Claudette non vuole fare la rivoluzione, vuole solo che la sua voce venga ascoltata, che i suoi sogni abbiano lo stesso valore di quelli dei bianchi, che i suoi diritti non vengano calpestati: eppure, va in prigione. A quindici anni, perché non ha ceduto il suo posto in autobus ad una bianca che le urla indignata “nigger, alzati”. Come può esistere un mondo simile?

E per la prima volta, tramite la storia di Claudette, Bea, che non smette di essere competitiva, partecipa ad un concorso letterario ma con la voglia che la sua storia venga ascoltata, per Claudette, per Alex, per dar voce a chi non può parlare. Bea, che si stupisce per un mondo in cui la gentilezza deve essere nominata e riconosciuta e non data per scontata, che deve confrontarsi con le aspettative, soprattutto quelle che lei ha su se stessa, che deve capire quanto il processo di crescita passi anche attraverso il secondo posto, che non equivale a una sconfitta ma a un’opportunità, quella di sbagliare, di riprovarci, di ridare il massimo. Bea che ama le parole, che ama l’amicizia: una protagonista positiva con cui empatizzare e relazionarsi per il giovane pubblico cui la storia si rivolge ma capace di offrire emozioni anche agli adulti.

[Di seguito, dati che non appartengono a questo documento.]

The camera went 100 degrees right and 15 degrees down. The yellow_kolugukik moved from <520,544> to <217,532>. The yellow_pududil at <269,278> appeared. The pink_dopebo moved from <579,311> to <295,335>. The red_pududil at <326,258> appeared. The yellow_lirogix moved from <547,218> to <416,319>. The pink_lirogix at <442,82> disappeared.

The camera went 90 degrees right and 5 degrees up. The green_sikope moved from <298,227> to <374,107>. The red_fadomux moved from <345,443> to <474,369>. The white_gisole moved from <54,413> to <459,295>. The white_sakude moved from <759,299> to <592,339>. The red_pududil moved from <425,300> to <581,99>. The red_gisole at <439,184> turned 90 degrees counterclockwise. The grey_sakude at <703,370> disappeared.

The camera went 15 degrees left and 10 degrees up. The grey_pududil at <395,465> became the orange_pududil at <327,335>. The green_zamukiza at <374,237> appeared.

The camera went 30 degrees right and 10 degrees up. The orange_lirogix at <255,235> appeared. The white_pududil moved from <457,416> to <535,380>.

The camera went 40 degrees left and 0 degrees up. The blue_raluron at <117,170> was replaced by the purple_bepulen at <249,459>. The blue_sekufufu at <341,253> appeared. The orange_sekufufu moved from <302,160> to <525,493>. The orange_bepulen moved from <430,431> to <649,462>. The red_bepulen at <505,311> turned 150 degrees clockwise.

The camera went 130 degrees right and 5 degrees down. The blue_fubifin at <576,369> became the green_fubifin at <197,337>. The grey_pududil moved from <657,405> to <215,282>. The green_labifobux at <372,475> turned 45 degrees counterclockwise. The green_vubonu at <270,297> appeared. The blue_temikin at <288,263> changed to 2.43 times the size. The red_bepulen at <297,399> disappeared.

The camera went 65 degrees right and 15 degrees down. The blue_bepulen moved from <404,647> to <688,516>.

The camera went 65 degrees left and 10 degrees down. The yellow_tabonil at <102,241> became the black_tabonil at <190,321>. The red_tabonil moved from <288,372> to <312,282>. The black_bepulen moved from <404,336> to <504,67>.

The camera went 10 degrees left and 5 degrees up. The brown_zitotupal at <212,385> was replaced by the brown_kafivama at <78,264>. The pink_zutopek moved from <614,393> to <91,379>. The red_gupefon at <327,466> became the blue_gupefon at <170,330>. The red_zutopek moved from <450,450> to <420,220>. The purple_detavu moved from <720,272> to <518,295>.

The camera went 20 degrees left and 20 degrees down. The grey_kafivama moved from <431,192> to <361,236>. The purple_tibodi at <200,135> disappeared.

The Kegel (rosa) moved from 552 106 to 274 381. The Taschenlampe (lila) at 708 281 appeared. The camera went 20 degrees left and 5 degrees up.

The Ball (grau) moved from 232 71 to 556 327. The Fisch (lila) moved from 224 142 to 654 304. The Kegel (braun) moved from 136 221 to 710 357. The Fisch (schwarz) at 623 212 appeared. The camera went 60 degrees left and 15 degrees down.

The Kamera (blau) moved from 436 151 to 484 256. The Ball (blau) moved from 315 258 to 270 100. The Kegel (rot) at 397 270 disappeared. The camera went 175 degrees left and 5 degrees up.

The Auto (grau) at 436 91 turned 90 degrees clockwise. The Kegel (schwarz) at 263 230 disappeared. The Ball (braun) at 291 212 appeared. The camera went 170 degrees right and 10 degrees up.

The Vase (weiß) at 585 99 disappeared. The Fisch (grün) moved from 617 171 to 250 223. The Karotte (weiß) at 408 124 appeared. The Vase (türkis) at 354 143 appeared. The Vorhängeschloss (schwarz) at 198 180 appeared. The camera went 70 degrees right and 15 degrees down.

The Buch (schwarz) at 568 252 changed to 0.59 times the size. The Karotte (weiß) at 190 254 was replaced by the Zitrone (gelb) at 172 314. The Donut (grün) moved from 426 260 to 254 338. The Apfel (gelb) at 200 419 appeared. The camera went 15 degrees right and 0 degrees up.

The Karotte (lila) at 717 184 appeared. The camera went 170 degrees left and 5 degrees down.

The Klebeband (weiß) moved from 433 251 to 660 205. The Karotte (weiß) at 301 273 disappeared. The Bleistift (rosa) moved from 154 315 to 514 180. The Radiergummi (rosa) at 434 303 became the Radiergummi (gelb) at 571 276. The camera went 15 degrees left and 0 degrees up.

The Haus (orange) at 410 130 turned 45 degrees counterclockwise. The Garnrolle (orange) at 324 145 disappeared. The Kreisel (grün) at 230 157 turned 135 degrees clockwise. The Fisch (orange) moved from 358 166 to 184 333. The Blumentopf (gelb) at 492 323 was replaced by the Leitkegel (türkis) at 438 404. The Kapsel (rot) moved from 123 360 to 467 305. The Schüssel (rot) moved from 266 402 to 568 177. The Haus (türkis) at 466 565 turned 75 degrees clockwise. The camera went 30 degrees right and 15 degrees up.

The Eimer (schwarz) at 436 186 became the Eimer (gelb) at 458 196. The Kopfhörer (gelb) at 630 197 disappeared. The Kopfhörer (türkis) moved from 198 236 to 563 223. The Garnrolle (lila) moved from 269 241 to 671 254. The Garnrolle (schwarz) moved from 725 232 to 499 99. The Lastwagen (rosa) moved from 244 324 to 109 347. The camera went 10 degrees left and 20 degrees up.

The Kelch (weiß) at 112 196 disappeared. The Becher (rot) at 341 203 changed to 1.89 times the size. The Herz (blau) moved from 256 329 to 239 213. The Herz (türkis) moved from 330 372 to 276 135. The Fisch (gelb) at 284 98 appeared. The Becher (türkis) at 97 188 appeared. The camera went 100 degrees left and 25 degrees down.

Con uno stile immediato l’autrice ci racconta la storie di due ragazze, appartenenti a due epoche differenti ma unite dalla voglia di vivere e di sognare; un romanzo adatto al pubblico cui si riferisce e pieno di spunti di riflessione, di parole e idee da aggiungere alla propria rubrica personale, a prescindere dall’età.